Nel 2005 è tra gli artisti premiati alla prima Biennale di Ankara in Turchia. A partire dal medesimo anno, le più importanti partecipazioni si possono annoverare in: “Generazioni anni cinquanta in Lombardia” al Museo Gazzoldo degli Ippolitti in provincia di Mantova a cura di Claudio Rizzi, “Ritratti di studio” alla Galleria Scoglio di Quarto di Milano, Progetto Esserci - Padiglione Italia a Venezia, mostra sostenuta, tra gli altri, da Jean Blanchaert e Philippe Daverio, “Contemporaneo Italiano” presso l’Istituto Italiano di Cultura di Bruxelles, “Porelarte” Feria General de Saragozza, (Spagna), “Timeless” omaggio a Leon Battista Alberti presso l’Archivio Centrale dello Stato di Roma, “Dall’Ideale all’Arte Contemporanea - Identità e Umanesimo al Palazzo Ducale di Sabbioneta e “Stanzesenzatempo” al Museo Internazionale di Design Ceramico di Laveno in contemporanea allo Spazio d’Arte Stellanove di Mendrisio a cura di Claudio Rizzi, “Accrochage” alla Galleria Bollag di Zurigo, “Segno Simbolo Sintassi” al Museo Parisi-Valle di Maccagno. Nel 2010 è ospite alla quattordicesima Biennale d’Arte Sacra al Museo Stauros, Isola del Gran Sasso in provincia di Teramo, nel 2011 partecipa alla mostra “Territori del Sud” al Museo d’Arte Contemporanea ProyectoMartAdero Cochabamba (Bolivia), nel 2012 è invitato al Padiglione Italia della 54 Biennale di Venezia “L’arte non è cosa nostra” a cura di Vittorio Sgarbi al Palazzo delle Esposizioni di Torino, nel 2013 partecipa a “Chromo Sapiens / Florence Design Week” a cura di Rolando Bellini all’Archivio di Stato di Firenze e sempre nella città toscana al “Il Casino dell’Arte: Kunstkammer in Progress” - Sala della Musica dell’ex Tribunale, evento nell’evento per la IX Biennale Internazionale d’Arte Contemporanea di Firenze.

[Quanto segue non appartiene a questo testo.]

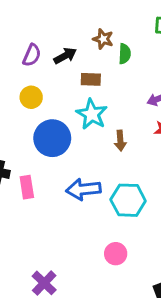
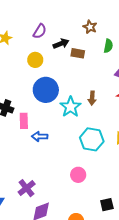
green semicircle: (125, 54) -> (108, 46), moved
black arrow: (65, 56) -> (61, 44), moved
cyan star: (92, 114) -> (70, 107), moved
blue arrow: (83, 189) -> (40, 136), moved, size x0.7

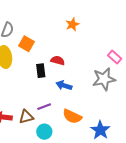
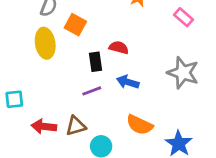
pink rectangle: (115, 57) -> (183, 17), moved
gray star: (104, 79) -> (183, 73), turned 30
purple line: (44, 107) -> (92, 91), moved

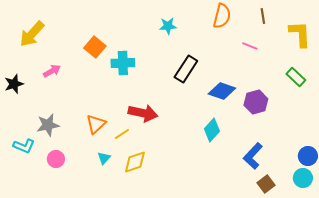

Nel 2014 è invitato a “Ricognizione sulla scultura per gli scritti di Alberto Veca” a cura di Claudio Cerritelli e Elisabetta Longari al Palazzo della Permanente di Milano e a “Quintessenze” a cura di Giorgio Bertozzi e FerdanYusufi presso l’Abbazia di Grottaferrata. Nel 2016 allestisce una mostra personale alla Storica libreria Bocca di Milano con la presentazione in catalogo di Andrea B. Del Guercio.Nel 2018 partecipa alla rassegna “Il Palpito del colore” a cura di Chiara Gatti allestita in tre sedi storiche della provincia di Varese. Infine nel 2021 allestisce alla Galleria Scoglio di Quarto di Milano l’esposizione “Parla di me silenzio” curata da Francesco Tedeschi.